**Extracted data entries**
☆ ☆ ☆ ☆

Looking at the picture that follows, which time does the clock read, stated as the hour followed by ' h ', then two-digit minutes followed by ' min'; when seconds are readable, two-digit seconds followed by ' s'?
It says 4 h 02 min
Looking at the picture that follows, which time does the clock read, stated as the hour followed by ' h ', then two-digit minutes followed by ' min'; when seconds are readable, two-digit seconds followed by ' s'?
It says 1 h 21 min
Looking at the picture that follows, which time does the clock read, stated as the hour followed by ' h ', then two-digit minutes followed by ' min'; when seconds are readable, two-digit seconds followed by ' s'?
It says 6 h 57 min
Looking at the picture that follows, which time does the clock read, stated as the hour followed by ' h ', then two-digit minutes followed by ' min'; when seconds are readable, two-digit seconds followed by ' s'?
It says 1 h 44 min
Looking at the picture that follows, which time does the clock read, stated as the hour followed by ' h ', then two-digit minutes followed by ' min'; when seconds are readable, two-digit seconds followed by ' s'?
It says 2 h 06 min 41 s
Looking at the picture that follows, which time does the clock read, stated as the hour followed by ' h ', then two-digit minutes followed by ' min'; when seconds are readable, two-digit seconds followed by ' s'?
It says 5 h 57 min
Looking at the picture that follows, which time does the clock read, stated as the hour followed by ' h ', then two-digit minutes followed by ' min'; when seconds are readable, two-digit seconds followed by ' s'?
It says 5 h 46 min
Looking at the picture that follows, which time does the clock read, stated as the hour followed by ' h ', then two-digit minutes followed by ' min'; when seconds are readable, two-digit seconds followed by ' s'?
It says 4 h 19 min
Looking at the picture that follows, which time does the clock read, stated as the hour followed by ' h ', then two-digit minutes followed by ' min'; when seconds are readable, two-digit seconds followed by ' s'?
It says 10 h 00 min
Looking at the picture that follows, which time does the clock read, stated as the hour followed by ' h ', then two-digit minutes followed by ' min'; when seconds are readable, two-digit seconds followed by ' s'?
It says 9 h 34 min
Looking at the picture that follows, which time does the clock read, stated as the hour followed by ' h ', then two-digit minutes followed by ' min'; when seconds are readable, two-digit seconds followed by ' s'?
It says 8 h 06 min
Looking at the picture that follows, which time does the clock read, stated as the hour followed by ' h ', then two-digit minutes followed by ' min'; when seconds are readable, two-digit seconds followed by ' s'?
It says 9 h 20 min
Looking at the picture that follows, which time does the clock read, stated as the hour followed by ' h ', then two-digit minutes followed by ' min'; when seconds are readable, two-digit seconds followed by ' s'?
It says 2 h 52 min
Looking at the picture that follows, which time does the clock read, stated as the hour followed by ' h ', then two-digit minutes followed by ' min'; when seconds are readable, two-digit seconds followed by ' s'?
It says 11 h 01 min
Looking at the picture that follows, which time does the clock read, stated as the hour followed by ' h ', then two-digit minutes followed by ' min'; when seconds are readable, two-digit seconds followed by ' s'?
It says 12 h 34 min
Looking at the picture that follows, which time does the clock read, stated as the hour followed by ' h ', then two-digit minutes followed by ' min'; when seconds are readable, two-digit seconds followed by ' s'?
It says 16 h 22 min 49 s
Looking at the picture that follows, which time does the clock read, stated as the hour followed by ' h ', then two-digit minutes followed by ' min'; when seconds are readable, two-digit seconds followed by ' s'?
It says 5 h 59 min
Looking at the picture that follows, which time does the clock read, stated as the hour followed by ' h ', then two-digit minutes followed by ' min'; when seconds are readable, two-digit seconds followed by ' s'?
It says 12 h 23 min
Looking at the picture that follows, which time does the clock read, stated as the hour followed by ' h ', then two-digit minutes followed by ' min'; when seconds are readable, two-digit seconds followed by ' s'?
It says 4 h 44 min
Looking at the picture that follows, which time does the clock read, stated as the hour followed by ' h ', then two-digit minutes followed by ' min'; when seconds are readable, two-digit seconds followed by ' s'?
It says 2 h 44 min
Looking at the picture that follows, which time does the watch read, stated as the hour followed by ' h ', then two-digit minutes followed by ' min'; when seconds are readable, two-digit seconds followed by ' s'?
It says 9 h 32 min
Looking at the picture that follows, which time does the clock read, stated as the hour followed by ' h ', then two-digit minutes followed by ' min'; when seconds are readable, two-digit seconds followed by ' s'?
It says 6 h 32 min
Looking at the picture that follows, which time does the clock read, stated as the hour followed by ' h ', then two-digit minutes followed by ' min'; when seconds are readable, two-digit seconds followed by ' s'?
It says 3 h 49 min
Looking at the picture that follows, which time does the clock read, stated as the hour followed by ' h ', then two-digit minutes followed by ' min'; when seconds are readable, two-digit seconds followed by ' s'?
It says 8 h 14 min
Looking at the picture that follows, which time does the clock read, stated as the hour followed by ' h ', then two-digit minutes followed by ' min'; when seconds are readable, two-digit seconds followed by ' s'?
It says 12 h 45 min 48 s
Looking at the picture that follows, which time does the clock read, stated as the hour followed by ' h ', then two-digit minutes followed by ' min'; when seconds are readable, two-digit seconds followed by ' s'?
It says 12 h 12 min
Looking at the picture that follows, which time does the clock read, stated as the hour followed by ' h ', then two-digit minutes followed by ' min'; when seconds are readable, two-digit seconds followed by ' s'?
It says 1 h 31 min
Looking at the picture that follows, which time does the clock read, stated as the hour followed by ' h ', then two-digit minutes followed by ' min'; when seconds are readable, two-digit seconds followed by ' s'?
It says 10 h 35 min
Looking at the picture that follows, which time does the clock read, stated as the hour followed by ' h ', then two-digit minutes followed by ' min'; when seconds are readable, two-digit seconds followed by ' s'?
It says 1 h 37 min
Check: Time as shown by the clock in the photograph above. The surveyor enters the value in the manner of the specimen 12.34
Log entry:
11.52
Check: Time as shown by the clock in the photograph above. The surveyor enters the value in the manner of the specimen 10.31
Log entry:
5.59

☆ ☆ ☆ ☆

**The problem**
Convert the part of the items above that runs from their start through the line containing "It says 5 h 57 min" into a Markdown table with the columns Row and Line. Number each line, and leave out blank lines.

**Right answer**
| Row | Line |
|---|---|
| 1 | Looking at the picture that follows, which time does the clock read, stated as the hour followed by ' h ', then two-digit minutes followed by ' min'; when seconds are readable, two-digit seconds followed by ' s'? |
| 2 | It says 4 h 02 min |
| 3 | Looking at the picture that follows, which time does the clock read, stated as the hour followed by ' h ', then two-digit minutes followed by ' min'; when seconds are readable, two-digit seconds followed by ' s'? |
| 4 | It says 1 h 21 min |
| 5 | Looking at the picture that follows, which time does the clock read, stated as the hour followed by ' h ', then two-digit minutes followed by ' min'; when seconds are readable, two-digit seconds followed by ' s'? |
| 6 | It says 6 h 57 min |
| 7 | Looking at the picture that follows, which time does the clock read, stated as the hour followed by ' h ', then two-digit minutes followed by ' min'; when seconds are readable, two-digit seconds followed by ' s'? |
| 8 | It says 1 h 44 min |
| 9 | Looking at the picture that follows, which time does the clock read, stated as the hour followed by ' h ', then two-digit minutes followed by ' min'; when seconds are readable, two-digit seconds followed by ' s'? |
| 10 | It says 2 h 06 min 41 s |
| 11 | Looking at the picture that follows, which time does the clock read, stated as the hour followed by ' h ', then two-digit minutes followed by ' min'; when seconds are readable, two-digit seconds followed by ' s'? |
| 12 | It says 5 h 57 min |